A Ketchup Company Didn’t Think Being A Title Sponsor For Pittsburgh’s Stadium Was Worth It

The Pittsburgh stadium has a new title sponsor.

The National Football League’s Pittsburgh Steelers franchise’s stadium has a new name. The ketchup company that had its brand name on the stadium for the past 20 years decided that it was not worth the price that Steelers ownership wanted to place a corporate name on the building’s marquee. Corporate names have been on stadiums since 1927 when Chicago Cubs owner William Wrigley, who sold Wrigley gum, renamed his park Wrigley Field. Crosley Field in Cincinnati and Briggs Stadium in Detroit also had corporate names. The Major League Baseball Commissioner Ford Frick would not approve the name change of St. Louis’s Sportsmen’s Park to Budweiser Stadium after Gussie Busch bought the Cardinals in 1953. Busch purchased the Cardinals and was planning on using the team as a promotional vehicle to sell beer. The St. Louis brewery got around Frick and National League owners by putting out Busch beer. The stadium was named after the team owner. There was nothing Frick could do to stop that.

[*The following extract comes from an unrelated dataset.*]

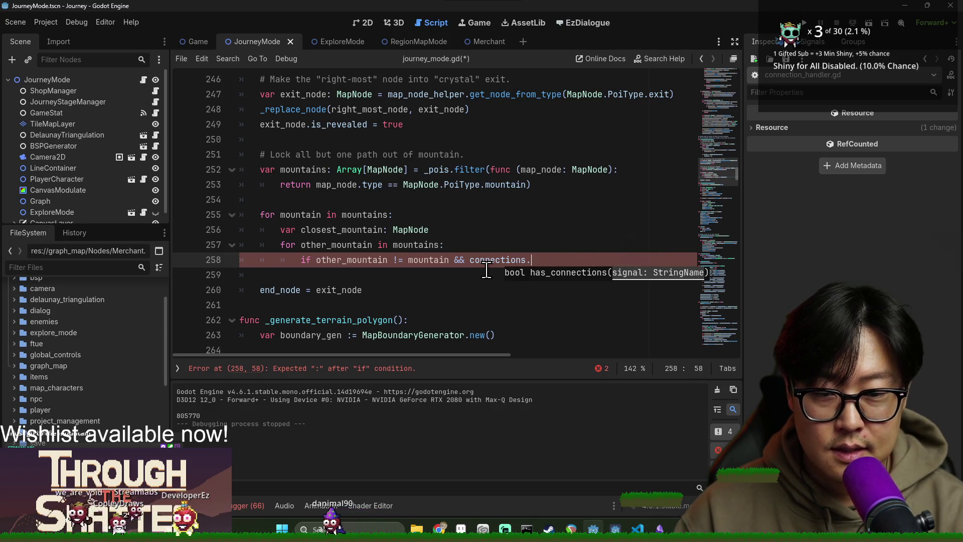
type(".s_conn")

By the 1970s, corporate sponsorships of sports started to take hold. The women’s tennis tour was sponsored by a cigarette, Virginia Slims, there was the Marlboro Cup horse race, the John Hancock Sun Bowl, the Nabisco Masters Tennis Tournament, Arco Arena in Sacramento, the Carrier Dome in Syracuse. In 1988, Los Angeles Lakers owner Jerry Buss sold the naming rights of the Forum in Inglewood to Great Western Bank. That move was the start of something new. Selling naming rights. The NBA and NHL owner Buss got panned for selling the naming rights to a bank. But there was money to be made. It has never been proven that buying naming rights to a stadium or an arena is a worthwhile investment. Names come and go but as long as the checks clear it doesn’t matter.